Linda and her husband David stand in front of a Christmas tree with a cake.

Linda and her husband David.

Since my diagnosis, my emphysema has become progressively more serious. It affects my breathing 24 hours a day. My problem is getting air out. If you can’t get air out, you can’t get air in. I have coughing fits, even when I’m asleep. I wake up coughing, desperately trying to clear my lungs. Sometimes I cough for a grueling hour straight.

I use a nebulizer three times a day, I am on oxygen 24/7, and I have a rescue inhaler. I also attend respiratory therapy twice a week. This all allows me to live and it makes the discomfort tolerable most of the time, at least for now. 

The shortness of breath and lack of oxygen has slowed me down. I run out of breath really easily. But it hasn’t stopped me from wanting to be here for as long as I can enjoy quality time with the ones I love. Thankfully, having portable oxygen allows me to participate in outings with my husband, kids and grandkids. Everything is just at my own pace.

I know, however, that it’s only going to continue to get worse. A doctor once told me that dying from emphysema is one of the worst kinds of deaths. A horrible, painful death. I have enough trouble keeping up with my breathing now. I can’t face that I could likely die by drowning in my own fluids or gasping for air that won’t come. Worst of all, I can’t imagine how traumatizing it would be for my loved ones watching me. I do not want to put them through that.

I want the option of medical aid in dying so that I can face my last days with a little less fear. Less fear for myself and less fear for my family. I have no desire to die. I want to put it off as long as possible, but I’ve been told I have a 25% chance of being alive in five years. The statistics are debatable, but my decline is inevitable. Knowing that I face a difficult death weighs on my mind. I think about that doctor’s statement–that this is one of the worst deaths–often.

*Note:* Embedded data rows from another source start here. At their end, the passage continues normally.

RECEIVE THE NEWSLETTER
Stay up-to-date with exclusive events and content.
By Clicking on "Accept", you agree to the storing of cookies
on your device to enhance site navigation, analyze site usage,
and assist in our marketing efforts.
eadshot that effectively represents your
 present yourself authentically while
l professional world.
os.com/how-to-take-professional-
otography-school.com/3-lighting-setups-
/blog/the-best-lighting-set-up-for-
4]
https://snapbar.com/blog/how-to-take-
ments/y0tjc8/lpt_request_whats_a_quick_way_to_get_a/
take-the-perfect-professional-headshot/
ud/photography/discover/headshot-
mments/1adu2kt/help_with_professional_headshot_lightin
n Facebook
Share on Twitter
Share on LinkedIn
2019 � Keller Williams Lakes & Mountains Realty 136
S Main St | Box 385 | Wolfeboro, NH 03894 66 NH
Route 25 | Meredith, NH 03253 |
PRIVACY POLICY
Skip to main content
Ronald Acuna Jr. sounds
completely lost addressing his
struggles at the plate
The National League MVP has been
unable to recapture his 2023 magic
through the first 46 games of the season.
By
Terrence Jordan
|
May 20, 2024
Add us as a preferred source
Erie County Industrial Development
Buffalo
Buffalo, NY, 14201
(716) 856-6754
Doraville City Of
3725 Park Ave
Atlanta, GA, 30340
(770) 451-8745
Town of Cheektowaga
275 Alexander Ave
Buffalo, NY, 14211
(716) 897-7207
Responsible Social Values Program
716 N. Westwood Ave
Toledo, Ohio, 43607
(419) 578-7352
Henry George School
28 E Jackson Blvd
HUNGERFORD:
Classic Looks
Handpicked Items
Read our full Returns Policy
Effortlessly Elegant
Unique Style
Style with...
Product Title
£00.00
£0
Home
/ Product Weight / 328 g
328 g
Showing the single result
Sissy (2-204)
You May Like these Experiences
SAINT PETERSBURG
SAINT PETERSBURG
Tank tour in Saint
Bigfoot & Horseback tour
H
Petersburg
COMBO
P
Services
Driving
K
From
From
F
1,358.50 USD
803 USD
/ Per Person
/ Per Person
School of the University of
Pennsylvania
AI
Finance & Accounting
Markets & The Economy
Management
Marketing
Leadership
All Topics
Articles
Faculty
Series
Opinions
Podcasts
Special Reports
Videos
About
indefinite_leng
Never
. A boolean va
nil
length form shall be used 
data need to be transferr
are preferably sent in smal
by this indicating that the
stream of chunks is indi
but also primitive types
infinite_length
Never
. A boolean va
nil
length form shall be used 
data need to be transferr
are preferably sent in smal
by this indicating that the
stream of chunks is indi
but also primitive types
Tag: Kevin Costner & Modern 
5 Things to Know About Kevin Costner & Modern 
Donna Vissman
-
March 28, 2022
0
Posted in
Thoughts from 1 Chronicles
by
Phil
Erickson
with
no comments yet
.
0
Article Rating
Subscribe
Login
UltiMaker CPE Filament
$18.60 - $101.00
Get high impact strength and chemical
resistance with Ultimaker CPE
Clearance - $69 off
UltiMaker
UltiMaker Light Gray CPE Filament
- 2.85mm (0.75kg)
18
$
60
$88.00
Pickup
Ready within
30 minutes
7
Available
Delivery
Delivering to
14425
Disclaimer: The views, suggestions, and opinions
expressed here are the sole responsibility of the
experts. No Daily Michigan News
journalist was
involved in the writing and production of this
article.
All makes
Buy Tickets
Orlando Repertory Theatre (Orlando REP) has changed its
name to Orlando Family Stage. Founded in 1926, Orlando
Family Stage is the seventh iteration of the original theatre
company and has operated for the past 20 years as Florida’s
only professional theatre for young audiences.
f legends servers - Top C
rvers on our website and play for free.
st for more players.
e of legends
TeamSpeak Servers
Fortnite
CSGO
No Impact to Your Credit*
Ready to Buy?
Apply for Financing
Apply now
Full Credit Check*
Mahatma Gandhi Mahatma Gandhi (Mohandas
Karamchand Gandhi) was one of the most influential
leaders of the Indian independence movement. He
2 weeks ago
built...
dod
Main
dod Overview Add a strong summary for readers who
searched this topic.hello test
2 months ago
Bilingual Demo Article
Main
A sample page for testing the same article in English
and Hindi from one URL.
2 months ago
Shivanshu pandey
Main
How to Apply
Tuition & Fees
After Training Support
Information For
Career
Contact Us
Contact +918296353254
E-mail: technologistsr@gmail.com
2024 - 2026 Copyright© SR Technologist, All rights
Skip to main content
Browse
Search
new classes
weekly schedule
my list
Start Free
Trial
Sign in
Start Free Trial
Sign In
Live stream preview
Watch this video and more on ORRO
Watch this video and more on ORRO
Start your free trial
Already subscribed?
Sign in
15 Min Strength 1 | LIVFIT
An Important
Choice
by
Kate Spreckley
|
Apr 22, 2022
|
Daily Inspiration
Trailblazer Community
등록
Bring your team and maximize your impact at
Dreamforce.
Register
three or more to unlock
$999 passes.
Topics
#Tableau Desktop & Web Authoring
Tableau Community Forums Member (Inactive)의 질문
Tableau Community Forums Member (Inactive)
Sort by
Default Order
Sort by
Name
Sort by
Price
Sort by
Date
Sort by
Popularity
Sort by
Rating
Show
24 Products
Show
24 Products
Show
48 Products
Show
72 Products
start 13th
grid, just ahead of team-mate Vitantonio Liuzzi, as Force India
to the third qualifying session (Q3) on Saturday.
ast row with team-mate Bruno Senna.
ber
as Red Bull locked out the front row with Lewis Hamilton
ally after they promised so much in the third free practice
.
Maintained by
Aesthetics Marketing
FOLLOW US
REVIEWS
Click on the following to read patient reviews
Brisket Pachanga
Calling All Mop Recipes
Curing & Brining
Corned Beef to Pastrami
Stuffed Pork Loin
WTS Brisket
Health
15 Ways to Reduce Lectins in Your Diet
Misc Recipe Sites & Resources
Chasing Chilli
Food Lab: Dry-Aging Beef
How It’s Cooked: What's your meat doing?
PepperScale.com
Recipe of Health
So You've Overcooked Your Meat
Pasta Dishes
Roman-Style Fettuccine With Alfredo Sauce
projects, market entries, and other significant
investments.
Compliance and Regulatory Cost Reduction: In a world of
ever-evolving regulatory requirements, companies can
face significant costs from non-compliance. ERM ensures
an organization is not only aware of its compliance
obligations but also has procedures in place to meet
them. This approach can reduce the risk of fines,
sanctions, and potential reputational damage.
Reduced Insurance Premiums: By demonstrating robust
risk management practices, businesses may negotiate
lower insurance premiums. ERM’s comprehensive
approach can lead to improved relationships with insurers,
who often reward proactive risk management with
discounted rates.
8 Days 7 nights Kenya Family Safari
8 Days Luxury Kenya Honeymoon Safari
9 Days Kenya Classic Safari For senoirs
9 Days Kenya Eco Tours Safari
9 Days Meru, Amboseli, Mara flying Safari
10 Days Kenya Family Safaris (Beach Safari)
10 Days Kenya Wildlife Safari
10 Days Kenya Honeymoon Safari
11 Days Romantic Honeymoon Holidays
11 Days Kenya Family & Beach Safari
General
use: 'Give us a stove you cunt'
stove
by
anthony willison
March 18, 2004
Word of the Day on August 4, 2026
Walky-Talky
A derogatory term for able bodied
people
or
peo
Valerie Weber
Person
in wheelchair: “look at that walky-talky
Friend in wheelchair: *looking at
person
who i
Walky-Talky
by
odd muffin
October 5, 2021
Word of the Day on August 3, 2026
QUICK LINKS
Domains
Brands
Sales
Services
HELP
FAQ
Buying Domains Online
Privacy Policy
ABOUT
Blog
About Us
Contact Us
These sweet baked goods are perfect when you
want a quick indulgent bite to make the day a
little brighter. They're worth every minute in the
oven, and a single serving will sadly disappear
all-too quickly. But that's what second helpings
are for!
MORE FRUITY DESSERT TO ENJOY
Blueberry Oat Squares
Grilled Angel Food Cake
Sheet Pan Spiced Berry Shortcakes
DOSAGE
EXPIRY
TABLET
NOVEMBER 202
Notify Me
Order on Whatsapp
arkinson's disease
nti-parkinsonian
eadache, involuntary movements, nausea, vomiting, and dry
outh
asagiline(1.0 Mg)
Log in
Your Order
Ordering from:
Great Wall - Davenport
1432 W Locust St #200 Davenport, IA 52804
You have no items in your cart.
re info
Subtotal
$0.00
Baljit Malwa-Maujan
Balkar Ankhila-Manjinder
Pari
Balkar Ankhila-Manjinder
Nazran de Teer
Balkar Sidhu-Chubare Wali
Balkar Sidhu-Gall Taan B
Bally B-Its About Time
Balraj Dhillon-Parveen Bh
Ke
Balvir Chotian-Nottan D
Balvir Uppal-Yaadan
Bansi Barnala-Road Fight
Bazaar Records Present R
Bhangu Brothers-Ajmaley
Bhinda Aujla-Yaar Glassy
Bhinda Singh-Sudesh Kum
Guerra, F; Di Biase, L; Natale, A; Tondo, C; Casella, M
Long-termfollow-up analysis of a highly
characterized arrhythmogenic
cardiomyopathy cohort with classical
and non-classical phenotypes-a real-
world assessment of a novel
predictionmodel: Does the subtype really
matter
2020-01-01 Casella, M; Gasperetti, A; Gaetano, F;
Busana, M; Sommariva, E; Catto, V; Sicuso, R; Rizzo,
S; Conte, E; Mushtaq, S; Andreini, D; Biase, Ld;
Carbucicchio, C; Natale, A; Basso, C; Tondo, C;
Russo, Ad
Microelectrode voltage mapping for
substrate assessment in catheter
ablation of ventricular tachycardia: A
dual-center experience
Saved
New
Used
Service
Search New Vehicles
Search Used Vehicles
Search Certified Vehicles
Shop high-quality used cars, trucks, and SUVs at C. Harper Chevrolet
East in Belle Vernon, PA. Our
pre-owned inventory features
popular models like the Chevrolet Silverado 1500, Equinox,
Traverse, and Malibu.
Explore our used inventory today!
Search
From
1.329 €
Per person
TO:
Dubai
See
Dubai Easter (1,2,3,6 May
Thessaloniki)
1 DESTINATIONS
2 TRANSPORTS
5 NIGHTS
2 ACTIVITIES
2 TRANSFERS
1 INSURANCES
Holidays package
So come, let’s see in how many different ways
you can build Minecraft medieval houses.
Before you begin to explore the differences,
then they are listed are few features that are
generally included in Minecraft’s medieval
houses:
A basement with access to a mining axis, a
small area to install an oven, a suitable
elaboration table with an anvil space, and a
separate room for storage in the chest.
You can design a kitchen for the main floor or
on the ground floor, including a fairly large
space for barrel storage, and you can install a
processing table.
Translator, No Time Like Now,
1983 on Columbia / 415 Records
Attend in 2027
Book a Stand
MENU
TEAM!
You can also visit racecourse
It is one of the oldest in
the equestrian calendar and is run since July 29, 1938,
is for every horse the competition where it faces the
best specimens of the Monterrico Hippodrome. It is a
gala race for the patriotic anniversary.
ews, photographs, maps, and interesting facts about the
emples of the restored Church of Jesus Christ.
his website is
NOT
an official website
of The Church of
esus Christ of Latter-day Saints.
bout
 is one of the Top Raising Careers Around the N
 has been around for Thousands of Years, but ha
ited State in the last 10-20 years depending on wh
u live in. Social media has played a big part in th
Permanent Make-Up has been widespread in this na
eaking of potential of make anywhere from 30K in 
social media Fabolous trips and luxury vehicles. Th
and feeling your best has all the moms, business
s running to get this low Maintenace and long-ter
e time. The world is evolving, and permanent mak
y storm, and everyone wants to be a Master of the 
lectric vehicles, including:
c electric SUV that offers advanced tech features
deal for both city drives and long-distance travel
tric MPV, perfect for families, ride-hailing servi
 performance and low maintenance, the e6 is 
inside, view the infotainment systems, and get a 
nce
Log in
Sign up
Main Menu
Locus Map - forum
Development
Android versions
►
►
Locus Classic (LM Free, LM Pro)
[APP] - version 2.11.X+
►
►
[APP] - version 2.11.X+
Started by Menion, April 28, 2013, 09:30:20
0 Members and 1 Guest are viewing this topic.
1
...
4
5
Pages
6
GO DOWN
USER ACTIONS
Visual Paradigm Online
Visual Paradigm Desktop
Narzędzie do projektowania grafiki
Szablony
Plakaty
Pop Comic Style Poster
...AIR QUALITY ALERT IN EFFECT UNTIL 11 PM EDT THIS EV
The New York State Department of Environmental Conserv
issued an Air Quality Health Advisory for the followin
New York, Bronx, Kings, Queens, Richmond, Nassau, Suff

I hope North Carolina lawmakers will make this an option before I have to make this kind of decision. But, if they don’t, I will move to Colorado, where my sister lives, and take advantage of their aid-in-dying law. I would hate to have to move–it would be devastating for me as well as my husband, David. North Carolina is our home. It’s where my son and daughter and five granddaughters live. It’s where I want to spend the rest of my life. I would like to die in my own home. In my beautiful, bright and airy bedroom. But at least the option to relocate, if necessary, is there. Staying in a state that wouldn’t allow me the autonomy to make such a personal decision during such an important and sensitive time would not be an option.